> [Requirement]:
From the entries below, pull out each line that contains the word "elitr".

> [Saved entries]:
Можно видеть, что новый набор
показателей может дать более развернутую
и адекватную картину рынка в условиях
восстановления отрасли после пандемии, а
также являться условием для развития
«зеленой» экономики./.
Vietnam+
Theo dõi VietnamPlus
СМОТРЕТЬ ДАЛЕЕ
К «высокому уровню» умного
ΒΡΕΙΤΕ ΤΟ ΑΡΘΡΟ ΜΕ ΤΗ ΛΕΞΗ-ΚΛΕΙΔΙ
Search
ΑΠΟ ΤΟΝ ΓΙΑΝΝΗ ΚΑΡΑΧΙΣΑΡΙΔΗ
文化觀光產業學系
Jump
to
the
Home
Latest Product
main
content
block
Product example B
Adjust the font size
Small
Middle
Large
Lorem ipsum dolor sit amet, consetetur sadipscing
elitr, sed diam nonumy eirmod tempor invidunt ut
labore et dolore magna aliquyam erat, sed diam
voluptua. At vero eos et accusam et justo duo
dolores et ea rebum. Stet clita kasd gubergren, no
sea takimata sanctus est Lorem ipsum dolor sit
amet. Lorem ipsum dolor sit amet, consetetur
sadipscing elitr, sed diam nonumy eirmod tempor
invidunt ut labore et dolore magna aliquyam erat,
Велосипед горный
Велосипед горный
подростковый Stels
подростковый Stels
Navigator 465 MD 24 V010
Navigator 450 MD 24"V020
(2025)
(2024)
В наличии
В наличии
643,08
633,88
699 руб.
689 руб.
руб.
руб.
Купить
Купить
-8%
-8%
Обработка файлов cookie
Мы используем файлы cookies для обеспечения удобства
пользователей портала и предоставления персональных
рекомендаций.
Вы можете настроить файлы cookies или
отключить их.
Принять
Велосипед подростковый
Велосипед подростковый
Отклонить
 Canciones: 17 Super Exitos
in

> [Reply to the task]:
elitr, sed diam nonumy eirmod tempor invidunt ut
sadipscing elitr, sed diam nonumy eirmod tempor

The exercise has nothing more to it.